Teens answer survey questions on weight control inconsistently but answer reliably about other risk behaviors

Federal, State, and local governments often rely on the results of the Centers for Disease Control and Prevention's 97-question Youth Risk Behavior Survey (YRBS) to determine what policies will most benefit teens and tweens. Teens reliably answered questions about their sex, drug, alcohol, and tobacco histories when the YRBS was given twice in 2-week intervals in 2000. Yet they were not as predictable when responding to questions about their weight control behaviors, according to a researcher from Johns Hopkins Bloomberg School of Public Health. For example, teens changed their answers to questions that addressed whether they participated in physical education weekly, tried to lose weight, considered themselves to be overweight, dieted, took diet pills, or vomited to lose weight.

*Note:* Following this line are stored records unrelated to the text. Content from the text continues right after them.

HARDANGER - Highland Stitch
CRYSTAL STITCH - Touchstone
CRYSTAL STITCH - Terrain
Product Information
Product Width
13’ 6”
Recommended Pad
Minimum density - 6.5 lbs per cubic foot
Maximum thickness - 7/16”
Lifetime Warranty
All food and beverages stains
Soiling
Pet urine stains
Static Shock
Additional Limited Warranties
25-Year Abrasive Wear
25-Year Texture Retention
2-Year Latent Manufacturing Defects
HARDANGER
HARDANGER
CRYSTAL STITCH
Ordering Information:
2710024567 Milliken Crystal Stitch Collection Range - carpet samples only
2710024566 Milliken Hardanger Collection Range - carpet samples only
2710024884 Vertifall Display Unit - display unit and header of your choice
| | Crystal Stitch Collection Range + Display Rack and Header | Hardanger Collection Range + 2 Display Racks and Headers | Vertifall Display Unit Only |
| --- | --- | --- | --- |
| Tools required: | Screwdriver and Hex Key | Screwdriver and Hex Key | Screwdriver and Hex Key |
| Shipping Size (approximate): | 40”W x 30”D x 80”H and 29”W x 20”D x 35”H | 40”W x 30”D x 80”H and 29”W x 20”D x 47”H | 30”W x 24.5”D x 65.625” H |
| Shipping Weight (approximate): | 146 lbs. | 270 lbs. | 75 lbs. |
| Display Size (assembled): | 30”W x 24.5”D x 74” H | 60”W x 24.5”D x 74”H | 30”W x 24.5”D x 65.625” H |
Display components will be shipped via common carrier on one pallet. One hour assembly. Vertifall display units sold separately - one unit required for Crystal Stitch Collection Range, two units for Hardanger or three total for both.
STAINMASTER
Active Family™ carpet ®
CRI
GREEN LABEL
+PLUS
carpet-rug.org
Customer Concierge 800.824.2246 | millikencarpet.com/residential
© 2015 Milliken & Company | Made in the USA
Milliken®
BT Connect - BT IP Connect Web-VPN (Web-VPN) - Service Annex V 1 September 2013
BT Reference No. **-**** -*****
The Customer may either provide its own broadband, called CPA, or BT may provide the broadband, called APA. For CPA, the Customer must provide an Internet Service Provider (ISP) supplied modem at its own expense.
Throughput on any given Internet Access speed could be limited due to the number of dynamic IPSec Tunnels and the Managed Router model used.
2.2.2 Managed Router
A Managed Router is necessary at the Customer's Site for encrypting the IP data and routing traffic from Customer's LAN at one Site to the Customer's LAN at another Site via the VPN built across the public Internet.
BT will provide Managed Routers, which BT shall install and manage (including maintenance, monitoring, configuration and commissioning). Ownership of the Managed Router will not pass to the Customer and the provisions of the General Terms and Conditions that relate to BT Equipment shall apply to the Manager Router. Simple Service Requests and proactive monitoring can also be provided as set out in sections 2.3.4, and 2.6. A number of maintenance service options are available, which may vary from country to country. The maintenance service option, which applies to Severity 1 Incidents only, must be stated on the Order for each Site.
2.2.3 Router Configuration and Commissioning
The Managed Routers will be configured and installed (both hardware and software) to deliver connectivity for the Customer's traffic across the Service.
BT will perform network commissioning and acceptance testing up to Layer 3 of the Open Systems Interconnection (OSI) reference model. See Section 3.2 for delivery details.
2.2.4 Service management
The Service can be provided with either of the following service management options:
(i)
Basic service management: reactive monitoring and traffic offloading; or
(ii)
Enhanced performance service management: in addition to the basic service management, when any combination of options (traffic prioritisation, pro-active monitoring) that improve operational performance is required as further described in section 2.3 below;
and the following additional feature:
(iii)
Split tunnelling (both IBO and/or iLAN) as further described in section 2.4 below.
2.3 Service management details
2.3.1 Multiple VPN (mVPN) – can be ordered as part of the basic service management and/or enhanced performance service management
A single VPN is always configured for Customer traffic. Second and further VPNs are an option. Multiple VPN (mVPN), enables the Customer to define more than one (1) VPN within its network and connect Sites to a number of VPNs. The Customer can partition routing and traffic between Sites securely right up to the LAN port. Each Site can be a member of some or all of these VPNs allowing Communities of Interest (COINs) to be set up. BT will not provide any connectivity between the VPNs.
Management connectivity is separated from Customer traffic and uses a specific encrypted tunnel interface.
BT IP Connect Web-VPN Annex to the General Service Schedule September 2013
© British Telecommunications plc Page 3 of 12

The author suggests that the consistency of survey responses is tied to personal identity. For example, a teen who took a virginity pledge after having been sexually active may be likely to retract an earlier admission of sexual activity. Because teens took the survey twice in 2 weeks, they were unlikely to have changed their sense of personal identity, so their answers were mostly consistent. However, this study does suggest that teens change their weight control behaviors more frequently than their other risk behaviors.

The author recommends the survey reword its questions about weight control to phrase them in specific time periods. Because teen obesity is a pressing public health topic, she cautions policymakers to be aware of teens' inconsistency in reporting weight control information in the YRBS when using this data to craft policy. This study was funded in part by the Agency for Healthcare Research and Quality (T32 HS00060).

See "Truth or consequences: The intertemporal consistency of adolescent self-report on the Youth Risk Behavior Survey," by Janet E. Rosenbaum, Ph.D., in the June 1, 2009 American Journal of Epidemiology 169(11), pp. 1388-1397.